What is Premarital Therapy? 5 reasons why you might want to consider counselling before marriage

There has been lots in the media recently about the rise of counselling for couples due to or thinking about getting married. This counselling has been termed as “premarital therapy”, and is one of the biggest growing trends in the counselling world. This article in the Guardian provides some accounts of those who have had premarital therapy and their reasons behind it, but why might you think about having some relationship therapy before you embark on marriage?

  1. You have never lived together. Loving each other and living together are very different things sometimes! If you have never lived with the person you plan to stay with for the rest of your life, then you probably haven’t had to experience how they manage household bills, or how they deal with various chores or jobs around the house. Changing lightbulbs, taking the bins out, doing the food shop: all very mundane activities but the division of labour in these areas can be a make or break for many couples. If one person feels they are doing more around the house than the other, or feels left out of any financial management, then resentment can easily build up.
  2. You haven’t had sex yet. Many couples choose to wait until they are married before having sex, for personal, religious or cultural reasons. However premarital counselling can help you think about the meaning of sexual intimacy and your worries or hopes for your future sex life. Ironing out these issues early can save a lot of heartache in the long run.
  3. You’re having doubts. Maybe you are wondering if the grass is greener on the other side, or whether your fiancé truly is The One. Maybe you feel there are trust issues that make you feel anxious. When you say your vows, it’s important to be certain that you want to marry that person.
  4. Difficult discussions leading to arguments. In marriage, there can be many difficult discussions to be had around things such as fertility issues, childcare, money and family relationships. These complex issues can stir up a range of emotions and often lead to couples arguing. Talking these issues through with a counsellor before marriage can help you be aware of your own relationship “flashpoints” and work out strategies to manage these difficult conversations.
  5. You’re holding on to emotional pain around marriage. Perhaps it’s because your parents had a difficult marriage or break up. Maybe this is your second marriage and you’re still feeling burnt from your last relationship. Emotional pain from the past can last a long time and has the potential to wreck our future happiness if it’s left unresolved. Although opening up these wounds in therapy can feel painful, it’s often a beneficial option in the long term, to allow you space to explore and resolve your past.
  6. You have different views about children. Many couples come to counselling at the point where one of them wants to stay trying for a baby, but the other one doesn’t. This can be a very upsetting experience for the couple, where they each feel they cannot meet each other’s needs and they wonder why they have reached this situation. Having discussions about how many children you want, when you would like to start a family, or whether you just want lots of dogs and no children at all- these are all vital conversations to have pre marriage but can be difficult to work out without therapeutic support. Premarital Counselling can provide a good, explorative space to have these emotional conversations, and work out what your options are.
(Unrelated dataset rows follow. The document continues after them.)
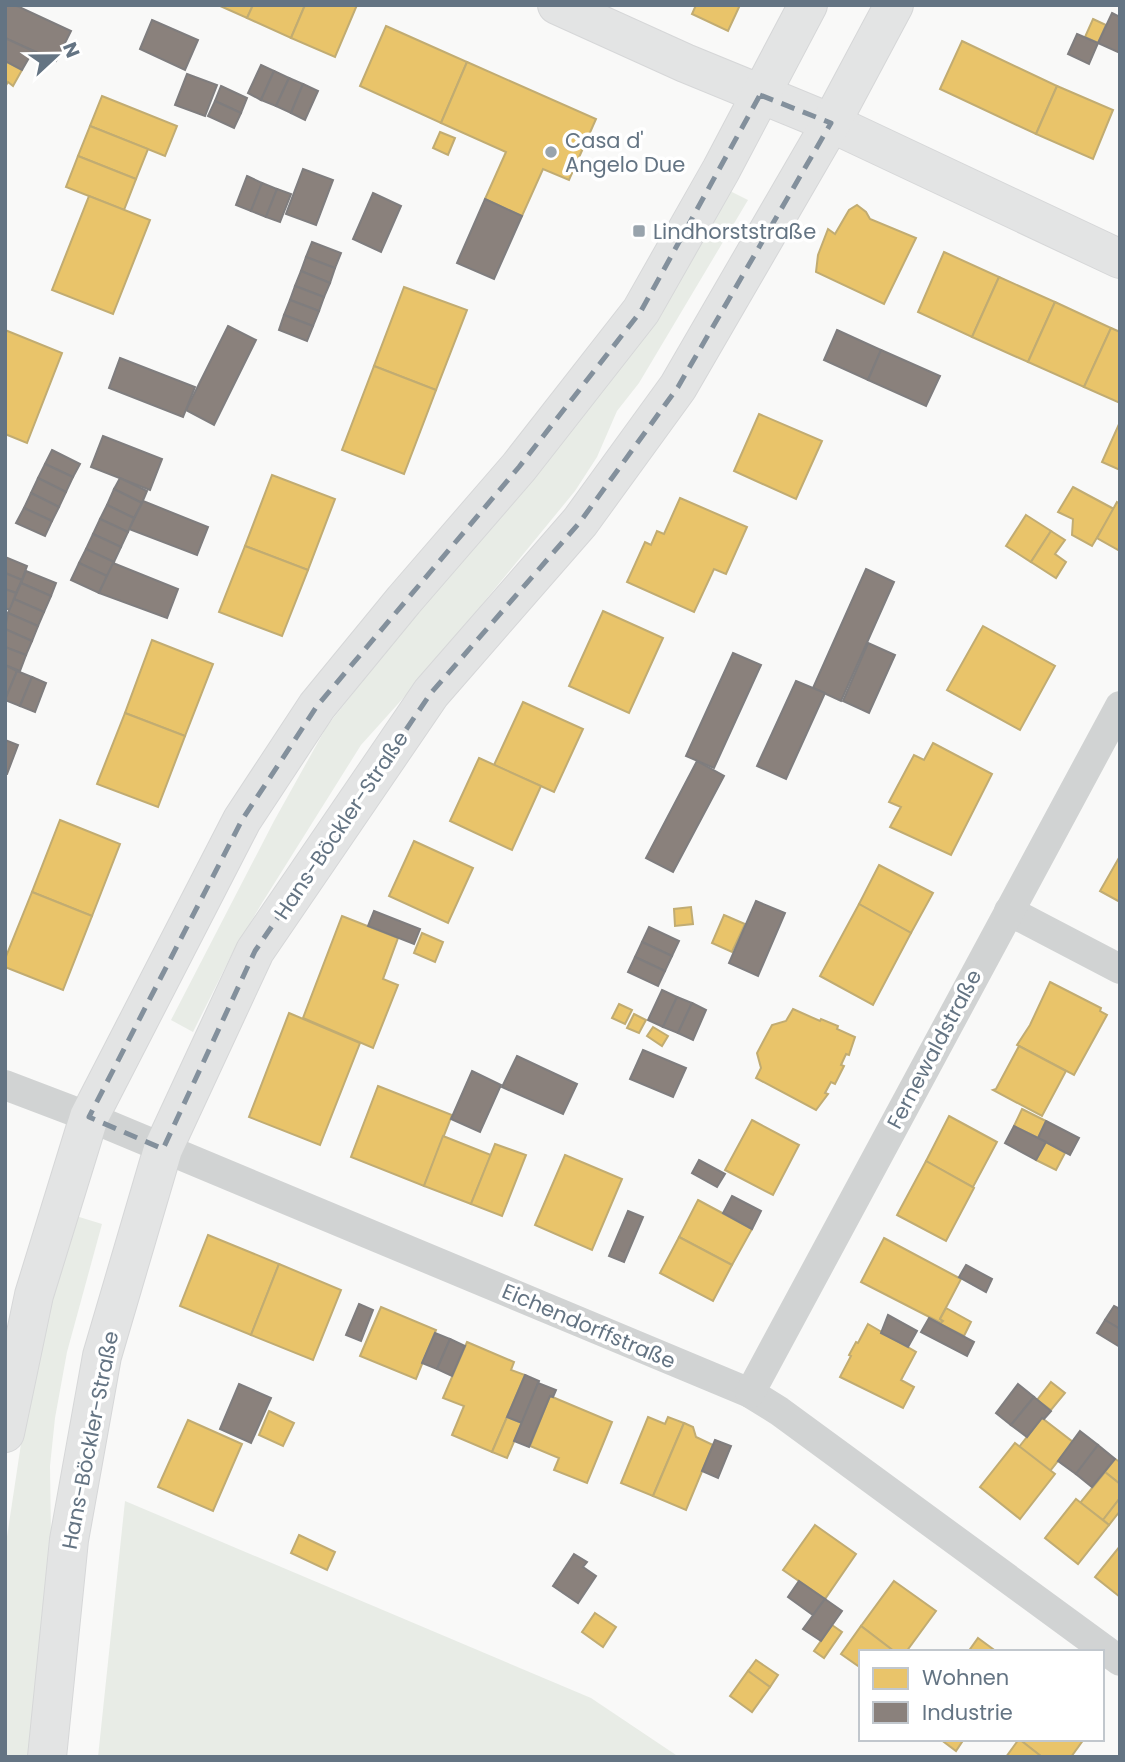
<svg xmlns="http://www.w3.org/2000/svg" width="1125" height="1762" font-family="Poppins,sans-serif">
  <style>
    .green { fill: #e8ece6 }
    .homes { fill: #e9c46a; stroke: #c1ac72; stroke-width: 2 }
    .industry { fill: #8a817c; stroke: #7f7d7e; stroke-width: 2 }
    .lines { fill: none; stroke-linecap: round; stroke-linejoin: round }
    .secondary-casing { stroke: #d6d7d8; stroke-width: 40 }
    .street { stroke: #d1d3d3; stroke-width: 30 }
    .secondary { stroke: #e3e4e4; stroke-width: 38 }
    .marked { fill: none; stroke: #83909c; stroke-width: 5; stroke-dasharray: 14 9; stroke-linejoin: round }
    .poi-dot { fill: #98a3ac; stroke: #fff; stroke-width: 2.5 }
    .labels { text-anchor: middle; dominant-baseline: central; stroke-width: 7; stroke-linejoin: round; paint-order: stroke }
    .poi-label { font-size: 21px; fill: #647483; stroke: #fff; text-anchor: start }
    .street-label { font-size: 21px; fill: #647483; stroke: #fff }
  </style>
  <rect width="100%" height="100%" fill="#f9f9f8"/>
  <g class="green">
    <polygon points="726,189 748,200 639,383 617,411 597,457 575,491 424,675 361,745 262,903 232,954 193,1032 171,1020 274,821 327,726 415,615"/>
    <polygon points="76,1216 102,1224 67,1352 55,1418 50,1466 51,1536 30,1757 5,1757 5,1550 32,1371"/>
    <polygon points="125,1501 591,1698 679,1757 98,1757"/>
  </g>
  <g class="homes">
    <polygon points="218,5 253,5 247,18"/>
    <polygon points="253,5 305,5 291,38 247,18"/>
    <polygon points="305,5 357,5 335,57 291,38"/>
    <polygon points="696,5 740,5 728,31 692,14"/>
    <polygon points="1093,19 1106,25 1098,43 1085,37"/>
    <polygon points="386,26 467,62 441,123 360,86"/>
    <polygon points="962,41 1057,86 1036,134 940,89"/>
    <polygon points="5,61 22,70 13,86 8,82 5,87"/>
    <polygon points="467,62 596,119 569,180 543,169 522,216 485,199 506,152 441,123"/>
    <polygon points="1057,86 1113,110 1093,159 1036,134"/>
    <polygon points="102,96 177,126 165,156 90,126"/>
    <polygon points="90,126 148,149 136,179 78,156"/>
    <polygon points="440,132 455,138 448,155 433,148"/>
    <polygon points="78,156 136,179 124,210 66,187"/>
    <polygon points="89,196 150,220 113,314 52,290"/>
    <polygon points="857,205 866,212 870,219 916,238 884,304 816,272 818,255 828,229 835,234 849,210"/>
    <polygon points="944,252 999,277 972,337 918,312"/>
    <polygon points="999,277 1055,302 1028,362 972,337"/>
    <polygon points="404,287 467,310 436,390 374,366"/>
    <polygon points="1055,302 1111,328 1084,387 1028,362"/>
    <polygon points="1111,328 1120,332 1120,403 1084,387"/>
    <polygon points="5,330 62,353 27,443 5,434"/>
    <polygon points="374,366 436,390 404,474 342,450"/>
    <polygon points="759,414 822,441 796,499 734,471"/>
    <polygon points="1120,422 1120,470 1102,462"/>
    <polygon points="272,475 335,499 308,570 245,546"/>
    <polygon points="1073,487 1114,509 1092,546 1072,535 1073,519 1058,512"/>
    <polygon points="680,498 747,527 726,574 714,569 694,612 627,582 645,542 651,545 657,531 664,534"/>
    <polygon points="1117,502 1120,504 1120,551 1097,538"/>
    <polygon points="1026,515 1051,531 1031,562 1006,546"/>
    <polygon points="1051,531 1065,540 1055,554 1066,562 1056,578 1031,562"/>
    <polygon points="245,546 308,570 282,636 219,612"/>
    <polygon points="603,611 663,638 629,713 569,686"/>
    <polygon points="983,626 1055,666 1020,730 947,690"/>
    <polygon points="152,640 213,664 185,736 125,713"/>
    <polygon points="523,702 583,729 554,792 494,765"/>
    <polygon points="125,713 185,736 158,807 97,784"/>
    <polygon points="933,743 992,774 951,855 890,827 901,807 889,802 914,755 924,760"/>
    <polygon points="479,758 541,786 512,850 450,821"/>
    <polygon points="60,820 120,844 92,916 32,892"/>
    <polygon points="414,841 473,868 448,923 389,896"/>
    <polygon points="1120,856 1120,902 1100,891"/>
    <polygon points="879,865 933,893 911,933 859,904"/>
    <polygon points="32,892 92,916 63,990 5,967 5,959"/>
    <polygon points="859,904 911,933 873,1005 820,976"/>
    <polygon points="691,907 693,924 675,926 674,909"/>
    <polygon points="724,915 745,924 732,952 712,943"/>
    <polygon points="342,916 398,938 383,979 398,985 373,1048 303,1018"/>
    <polygon points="422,933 443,942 435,962 414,953"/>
    <polygon points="1050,982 1101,1008 1100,1011 1107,1015 1074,1075 1017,1045 1030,1025"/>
    <polygon points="619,1004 632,1010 625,1024 612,1018"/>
    <polygon points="793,1009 820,1021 821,1019 838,1026 837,1029 855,1037 849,1055 846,1054 841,1065 844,1066 835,1084 831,1082 825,1093 828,1094 816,1110 756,1078 761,1068 757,1053 772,1025 786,1021"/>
    <polygon points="289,1013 360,1043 320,1145 249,1117"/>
    <polygon points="634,1014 646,1020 639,1033 627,1028"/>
    <polygon points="653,1027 668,1036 662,1046 647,1036"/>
    <polygon points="1019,1046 1066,1071 1042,1116 993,1090 996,1089"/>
    <polygon points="378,1086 452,1115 424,1186 351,1157"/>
    <polygon points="1022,1109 1046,1121 1038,1138 1014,1126"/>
    <polygon points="949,1116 997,1142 973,1187 926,1161"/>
    <polygon points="752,1120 799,1145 773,1195 725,1170"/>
    <polygon points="443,1136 491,1155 471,1204 424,1186"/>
    <polygon points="1046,1142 1065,1153 1056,1170 1036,1160"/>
    <polygon points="495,1144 526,1155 502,1216 471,1204"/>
    <polygon points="565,1155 622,1179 592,1250 535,1225"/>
    <polygon points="926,1161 974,1188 946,1241 897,1215"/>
    <polygon points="698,1200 752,1229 732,1265 679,1237"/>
    <polygon points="208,1235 279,1264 251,1335 180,1306"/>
    <polygon points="679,1237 732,1265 713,1301 660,1273"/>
    <polygon points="884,1238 961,1279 940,1319 943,1321 941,1323 861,1282"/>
    <polygon points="279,1264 341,1290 313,1360 251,1335"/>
    <polygon points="381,1307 436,1330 416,1379 360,1356"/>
    <polygon points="946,1308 971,1322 964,1336 938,1323 941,1323 943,1321 940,1319"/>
    <polygon points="868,1324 916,1352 901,1380 914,1387 903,1408 840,1377 851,1356 849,1355 856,1342 858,1343"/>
    <polygon points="467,1342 514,1362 511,1370 525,1375 492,1452 452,1435 464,1406 443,1398"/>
    <polygon points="1051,1382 1065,1393 1051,1410 1037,1400"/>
    <polygon points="550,1396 612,1422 587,1483 554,1470 559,1458 530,1446"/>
    <polygon points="269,1411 294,1423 283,1446 259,1435"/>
    <polygon points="507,1417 522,1423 507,1458 492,1452"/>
    <polygon points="648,1417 665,1424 668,1417 684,1423 653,1496 621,1483"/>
    <polygon points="1042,1418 1073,1442 1050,1471 1019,1447"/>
    <polygon points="188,1420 242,1444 213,1511 158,1487"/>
    <polygon points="684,1423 693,1427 696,1437 713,1445 686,1510 653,1496"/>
    <polygon points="1015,1443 1055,1474 1020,1519 980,1487"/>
    <polygon points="1115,1459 1120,1462 1120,1484 1105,1472"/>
    <polygon points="1105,1472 1120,1484 1120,1498 1103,1520 1080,1503"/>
    <polygon points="1120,1498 1120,1511 1109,1525 1103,1520"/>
    <polygon points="1076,1499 1109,1525 1078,1564 1045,1538"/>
    <polygon points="815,1525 856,1554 825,1599 783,1570"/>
    <polygon points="299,1535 335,1552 327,1570 291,1553"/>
    <polygon points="1120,1546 1120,1597 1095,1577"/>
    <polygon points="894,1581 936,1611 906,1652 895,1652 861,1626"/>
    <polygon points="595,1613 616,1627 603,1647 582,1632"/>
    <polygon points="832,1625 842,1632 824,1658 814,1651"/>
    <polygon points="861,1626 895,1652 861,1652 861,1668 841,1654"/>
    <polygon points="978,1638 997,1652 968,1652"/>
    <polygon points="756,1660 778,1675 770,1687 748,1671"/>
    <polygon points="748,1671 770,1687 752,1712 730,1696"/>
    <polygon points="940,1739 964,1739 956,1751"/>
    <polygon points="1019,1739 1084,1739 1071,1757 1042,1757"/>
    <polygon points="1019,1739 1042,1757 1006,1757"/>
  </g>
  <g class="industry">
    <polygon points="5,5 15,5 71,31 56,61 5,38"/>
    <polygon points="1112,13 1120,17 1120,53 1098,43"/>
    <polygon points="152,20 198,40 185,70 140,49"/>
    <polygon points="1077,34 1098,43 1089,64 1068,54"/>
    <polygon points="5,38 33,51 22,70 5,61"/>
    <polygon points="261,65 274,71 261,100 248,93"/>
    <polygon points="274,71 289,78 276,106 261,100"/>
    <polygon points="187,74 217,85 205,116 175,105"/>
    <polygon points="289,78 303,84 291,113 276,106"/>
    <polygon points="303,84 318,91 305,120 291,113"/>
    <polygon points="221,86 247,98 241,113 215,101"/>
    <polygon points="215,101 241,113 234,128 208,116"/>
    <polygon points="303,169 333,180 316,225 286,214"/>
    <polygon points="247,176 262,183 251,211 236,205"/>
    <polygon points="262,183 277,189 266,217 251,211"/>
    <polygon points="277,189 291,194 280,222 266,217"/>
    <polygon points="373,193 401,206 381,252 353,239"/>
    <polygon points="485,199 522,216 494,279 457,263"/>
    <polygon points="312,242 341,253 335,268 306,257"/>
    <polygon points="306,257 335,268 330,283 301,271"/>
    <polygon points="301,271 330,283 324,297 295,286"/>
    <polygon points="295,286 324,297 319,311 290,300"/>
    <polygon points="290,300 319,311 313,326 284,315"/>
    <polygon points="284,315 313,326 307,341 279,330"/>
    <polygon points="228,326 256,340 214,425 186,410"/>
    <polygon points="837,330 881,350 868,380 824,360"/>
    <polygon points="881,350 940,376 926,406 868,380"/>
    <polygon points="120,358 195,387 183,417 109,388"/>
    <polygon points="103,436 162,459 150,490 91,467"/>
    <polygon points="52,450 80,464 73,477 45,464"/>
    <polygon points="45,464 73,477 66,492 38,478"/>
    <polygon points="38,478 66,492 59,507 31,493"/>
    <polygon points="120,478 147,491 142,503 114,489"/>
    <polygon points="114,489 142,503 134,518 107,505"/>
    <polygon points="31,493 59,507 52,521 24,508"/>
    <polygon points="143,501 208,527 197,555 129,529"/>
    <polygon points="107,505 134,518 128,532 100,519"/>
    <polygon points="24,508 52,521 45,536 16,523"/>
    <polygon points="100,519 128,532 121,547 93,534"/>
    <polygon points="93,534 121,547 114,562 86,549"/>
    <polygon points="86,549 114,562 107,576 79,563"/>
    <polygon points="5,557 27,566 22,580 5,573"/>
    <polygon points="79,563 107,576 99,593 71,580"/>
    <polygon points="113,563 178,589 167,618 99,593"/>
    <polygon points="866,569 894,582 841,701 813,688"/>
    <polygon points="26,571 56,583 51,596 21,583"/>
    <polygon points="5,573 22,580 16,593 5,589"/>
    <polygon points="21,583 51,596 44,612 14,599"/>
    <polygon points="5,589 16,593 10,610 5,608"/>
    <polygon points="14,599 44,612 38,626 8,613"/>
    <polygon points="8,613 38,626 32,641 5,629"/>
    <polygon points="5,629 32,641 26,655 5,647"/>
    <polygon points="868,643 895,655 869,713 843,701"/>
    <polygon points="5,647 26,655 20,671 5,665"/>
    <polygon points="733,653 761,665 714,768 686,756"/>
    <polygon points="5,665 17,671 5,700"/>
    <polygon points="17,671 32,677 20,706 5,700"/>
    <polygon points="32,677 46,683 35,712 20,706"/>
    <polygon points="796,681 825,693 786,779 757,766"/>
    <polygon points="5,740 18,745 7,774 5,774"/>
    <polygon points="697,761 724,776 673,872 646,858"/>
    <polygon points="756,901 785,913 758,976 729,963"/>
    <polygon points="374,911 420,929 414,944 368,926"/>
    <polygon points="649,927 679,941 672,956 642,942"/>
    <polygon points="642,942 672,956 665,971 635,957"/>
    <polygon points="635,957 665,971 658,986 628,972"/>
    <polygon points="662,990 677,997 663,1027 648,1020"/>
    <polygon points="677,997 692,1003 678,1033 663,1027"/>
    <polygon points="692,1003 706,1010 693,1040 678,1033"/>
    <polygon points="643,1050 686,1068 673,1097 630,1079"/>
    <polygon points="517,1056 577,1084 563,1114 502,1087"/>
    <polygon points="472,1071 501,1085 480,1132 451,1119"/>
    <polygon points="1046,1121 1079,1138 1070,1155 1038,1138"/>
    <polygon points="1014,1126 1046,1142 1036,1160 1005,1143"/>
    <polygon points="699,1160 725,1174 717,1187 692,1173"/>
    <polygon points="732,1196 761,1211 752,1229 723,1213"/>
    <polygon points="628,1211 643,1217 624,1262 609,1256"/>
    <polygon points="966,1265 992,1279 986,1292 959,1277"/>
    <polygon points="359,1304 373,1310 361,1341 346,1335"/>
    <polygon points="1114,1306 1120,1309 1120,1329 1105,1320"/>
    <polygon points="888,1315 917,1331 908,1347 881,1333"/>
    <polygon points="929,1318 974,1342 967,1356 921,1332"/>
    <polygon points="1105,1320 1120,1329 1120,1347 1097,1333"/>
    <polygon points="435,1333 450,1339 437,1369 422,1363"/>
    <polygon points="450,1339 465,1346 452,1376 437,1369"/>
    <polygon points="525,1375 539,1381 522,1423 507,1417"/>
    <polygon points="538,1383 556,1390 553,1397 550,1396 529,1447 514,1441"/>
    <polygon points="239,1384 271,1398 251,1443 220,1429"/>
    <polygon points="1018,1384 1034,1397 1011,1425 996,1413"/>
    <polygon points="1034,1397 1051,1411 1044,1419 1042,1418 1027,1437 1011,1425"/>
    <polygon points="1080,1431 1098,1445 1076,1474 1058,1461"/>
    <polygon points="715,1440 731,1446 718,1478 702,1471"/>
    <polygon points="1098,1445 1115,1459 1092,1487 1076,1474"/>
    <polygon points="574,1554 587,1562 583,1567 596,1576 578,1603 553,1586"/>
    <polygon points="799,1581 825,1599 813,1615 788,1597"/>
    <polygon points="825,1599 842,1611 821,1641 803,1629"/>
  </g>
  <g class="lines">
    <defs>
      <g id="secondary">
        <polyline points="557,5 685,63 831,123 1120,259"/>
        <polyline points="5,1433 34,1295 89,1117 242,820 317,706 404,600 519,467 641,311 721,170 808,5"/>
        <polyline points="47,1757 69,1540 102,1356 163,1149 255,951 431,693 580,522 678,387 831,123 894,5"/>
      </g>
    </defs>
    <use href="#secondary" class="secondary-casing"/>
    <g class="street">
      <polyline points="1009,911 1120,969"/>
      <polyline points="5,1085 89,1117 750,1393 779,1411 1120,1661"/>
      <polyline points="750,1393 1120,706"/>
    </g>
    <use href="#secondary" class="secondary"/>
  </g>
  <path class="marked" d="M760,95L831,123L678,387L580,522L431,693L255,951L163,1149L89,1117L242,820L317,706L519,467L641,311Z"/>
  <g class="poi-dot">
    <circle cx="551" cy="152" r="7"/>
    <rect x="632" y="224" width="14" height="14" rx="3.5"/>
  </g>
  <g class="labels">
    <g class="poi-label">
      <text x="565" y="140">Casa d'<tspan x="565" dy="24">Angelo Due</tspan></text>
      <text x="653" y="231">Lindhorststraße</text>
    </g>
    <g class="street-label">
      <text transform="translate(341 825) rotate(-56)">Hans-Böckler-Straße</text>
      <text transform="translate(934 1049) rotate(-62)">Fernewaldstraße</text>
      <text transform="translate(589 1326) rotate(23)">Eichendorffstraße</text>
      <text transform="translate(90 1440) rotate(-79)">Hans-Böckler-Straße</text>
    </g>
  </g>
  <rect width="1125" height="1762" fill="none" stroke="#647483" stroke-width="14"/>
  <rect x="859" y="1650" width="245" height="91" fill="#ffffff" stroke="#c1c7cd" stroke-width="2"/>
  <rect x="873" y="1668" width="35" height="21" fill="#e9c46a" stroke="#c1c7cd" stroke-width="2"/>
  <text x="922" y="1685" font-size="21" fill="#647483">Wohnen</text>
  <rect x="873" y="1702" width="35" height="21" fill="#8a817c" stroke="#c1c7cd" stroke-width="2"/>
  <text x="922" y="1720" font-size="21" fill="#647483">Industrie</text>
  <g transform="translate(56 56) rotate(68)" stroke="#ffffff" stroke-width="5" paint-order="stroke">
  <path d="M0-5L12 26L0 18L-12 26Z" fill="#647483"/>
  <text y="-10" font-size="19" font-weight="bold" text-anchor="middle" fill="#647483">N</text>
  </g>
</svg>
2 thoughts on “What is Premarital Therapy? 5 reasons why you might want to consider counselling before marriage

  1. Good post Elinor. I think the primary reason you would have premarital counselling is to start to get to know each other on a deep level. As you begin to understand each other’s childhoods and how they interlink it is easier to have compassion for each other and move into a more conscious relationship. It’s easier to do this before resentments have built up in the relationship.